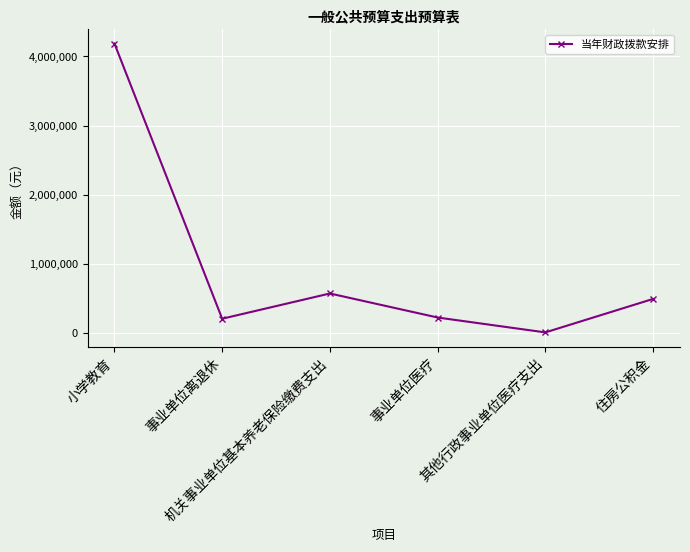

What is the label of the 4th point from the right?

机关事业单位基本养老保险缴费支出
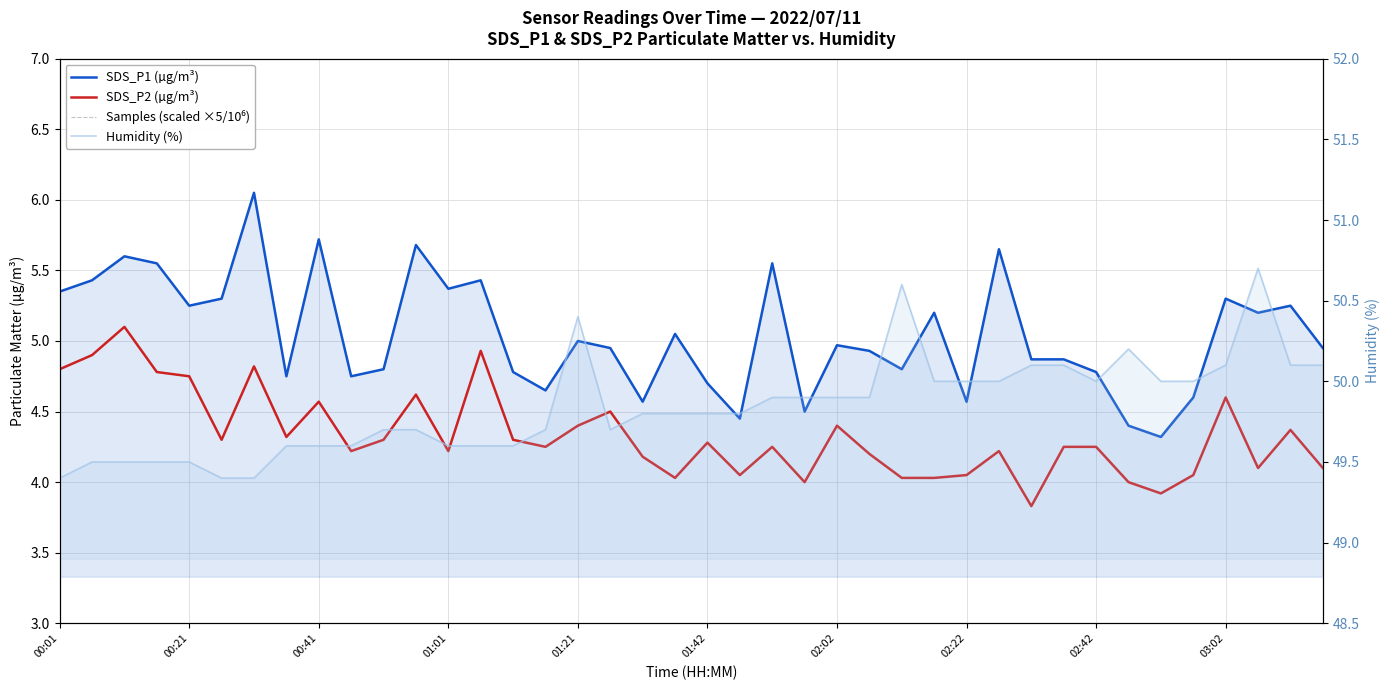

What is the value of the Samples (scaled ×5/10⁶) point at the 34th from the left?

23.5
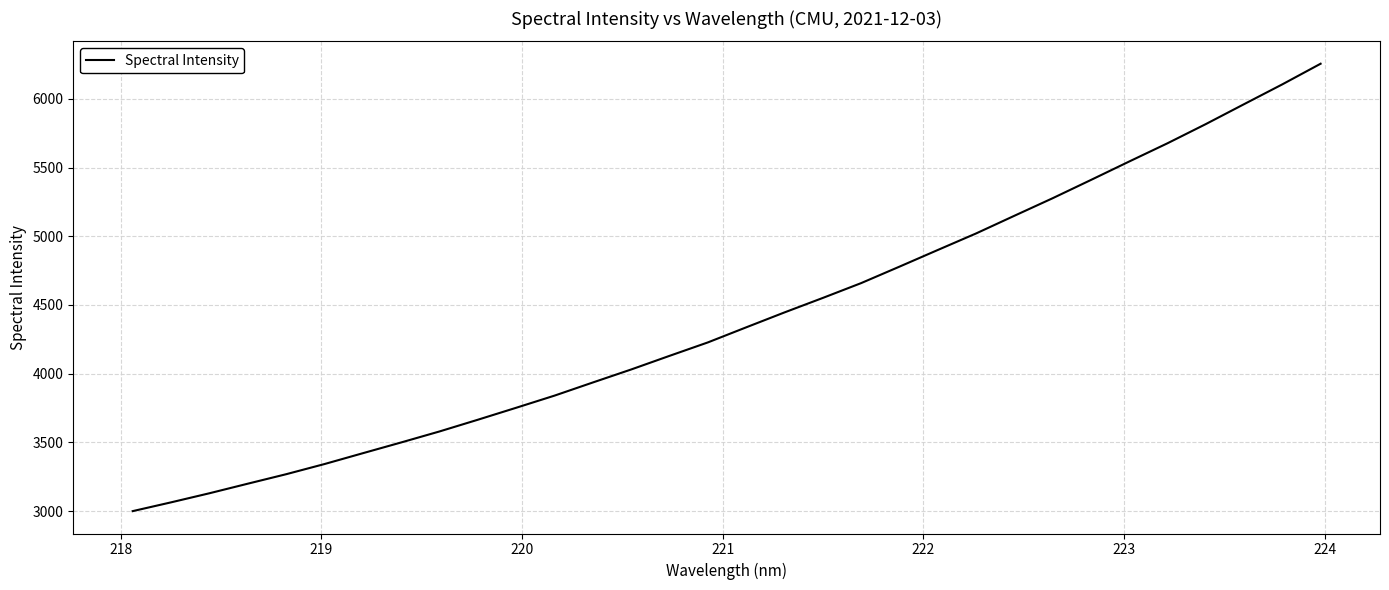

What is the difference between the maximum and minimum values?

3257.2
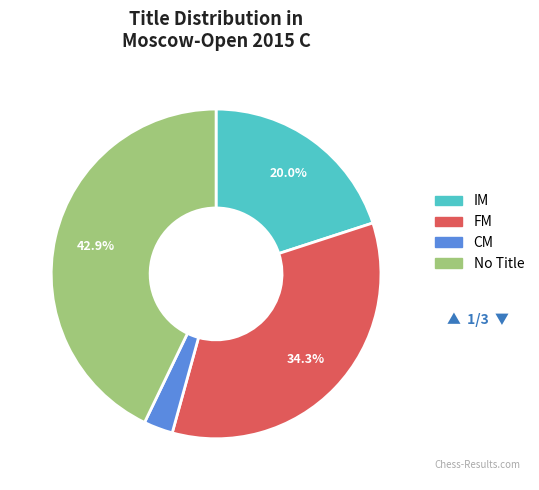

Does any single category account for the majority?

No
☆ ☆ ☆ ☆ ☆ ☆ ☆
YOUR INSTRUCTIONS: Reproduce all four entries above verbatim, omitting the pictures.

ANSWER FOR THE TASK:
What is the label of the 4th point from the right?

机关事业单位基本养老保险缴费支出

What is the value of the Samples (scaled ×5/10⁶) point at the 34th from the left?

23.5

What is the difference between the maximum and minimum values?

3257.2

Does any single category account for the majority?

No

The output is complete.